(9/1)映画で充電

  • 今日は映画の日(1000円)だったので、映画を見に行く。「ダークナイト」を見るために「TOHOシネマズなんば」へ。場内はごったがえしの大盛況。チケット売り場はもちろん、ジュースやポップコーン売り場はレジごとに十数人の大行列。なんだこれは。場外やロビーでの画面に「何時何分上映 ○○チケット完売」という表示が流れている。その映画は一時間後じゃないか。映画がもっとリーズナブルになれば、せめて毎日1200円程度だったら、映画産業はもっと変わるだろうに、と思った。
  • ダークナイト」(暗闇の騎士)とは、バットマンのことである。私はバットマンについて何の予備知識もなかったが(前作「バットマンビギンズ」は一切知らない)、この映画だけでも十分楽しめたし、最後は軽く感動さえしてしまった。バットマンが現代のアメリカに実在しているなら、彼は数多くの犯罪(暴力と破壊)行為で警察に追われる身であろうし、巨大な力で正義を維持しようとすればするほど、悪や憎しみも結果として増大させることになってしまい、市民が危険にさらされる場面はむしろ増えていく。「対テロ戦争」という正義で自分たちの安全を脅かすことになっているアメリカの姿を、アメコミ原作の映画が教えてくれる、というのがアメリカ映画らしいところだ。合衆国在住者にはすごくリアルな印象を持ったのではないだろうか。

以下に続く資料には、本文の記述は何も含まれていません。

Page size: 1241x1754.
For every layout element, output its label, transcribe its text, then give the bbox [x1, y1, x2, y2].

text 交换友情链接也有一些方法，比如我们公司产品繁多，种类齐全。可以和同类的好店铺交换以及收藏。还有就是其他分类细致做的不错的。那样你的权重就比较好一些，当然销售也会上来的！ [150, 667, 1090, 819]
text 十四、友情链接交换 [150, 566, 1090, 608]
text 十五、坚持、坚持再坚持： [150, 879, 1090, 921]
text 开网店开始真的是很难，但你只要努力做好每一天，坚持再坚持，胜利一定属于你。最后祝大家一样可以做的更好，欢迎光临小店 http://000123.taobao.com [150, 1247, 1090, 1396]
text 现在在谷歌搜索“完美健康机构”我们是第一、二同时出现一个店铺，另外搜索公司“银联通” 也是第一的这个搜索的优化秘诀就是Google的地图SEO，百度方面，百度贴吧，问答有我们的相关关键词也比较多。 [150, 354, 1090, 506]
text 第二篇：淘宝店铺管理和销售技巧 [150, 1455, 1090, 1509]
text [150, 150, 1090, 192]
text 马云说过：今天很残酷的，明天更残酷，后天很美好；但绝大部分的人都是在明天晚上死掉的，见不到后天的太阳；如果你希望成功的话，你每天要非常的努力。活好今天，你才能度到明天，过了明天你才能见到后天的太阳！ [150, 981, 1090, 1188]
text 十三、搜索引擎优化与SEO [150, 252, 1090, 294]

  • そして「バットマンは決して殺人をしない」というテーマに焦点を当てていたのも興味深いところだった。凶悪な殺人鬼を追い詰めて、あと一歩でその犯人を殺せる場面になってもなお、バットマンは殺人鬼の命を助けてしまう。もちろんそうせざるを得ない自分にバットマンは苦悩するのだが、死刑制度の問題などにも通じるテーマであろう。
  • 偶然だったが、数日前にCS「ムービープラス」で「Vフォー・ヴェンデッタ」が放送されていた。ウォシャウスキー兄弟が脚本を書いている、一昨年の映画である。あの場合は近未来のイギリスが独裁国家となっていて、そこに謎の男「V」が民衆を救うテロ行為を繰り返していく、という話だった。私はこの映画を劇場で二度も見たが、この映画では同性愛者に対する排斥というテーマも盛り込まれており、(ネタバレになるので詳しく書けないが)エンディングは何度見ても感動する。
  • 「暴力と戦うのは当然で、正義のために戦うのは当然だ」というテーゼに焦点に当てた映画は興味深い。「正義のための武力」を巨大化させればさせるほど危険が増大したらどうするのか、「独裁国家の正義」対「テロリズムの正義」は、どちらが「正しい」のか。何かの答えがはじめから用意されているのではなくて、その答えは観客のあなたが考えなさい、とバトンを渡してくれるような映画が、やはり面白い。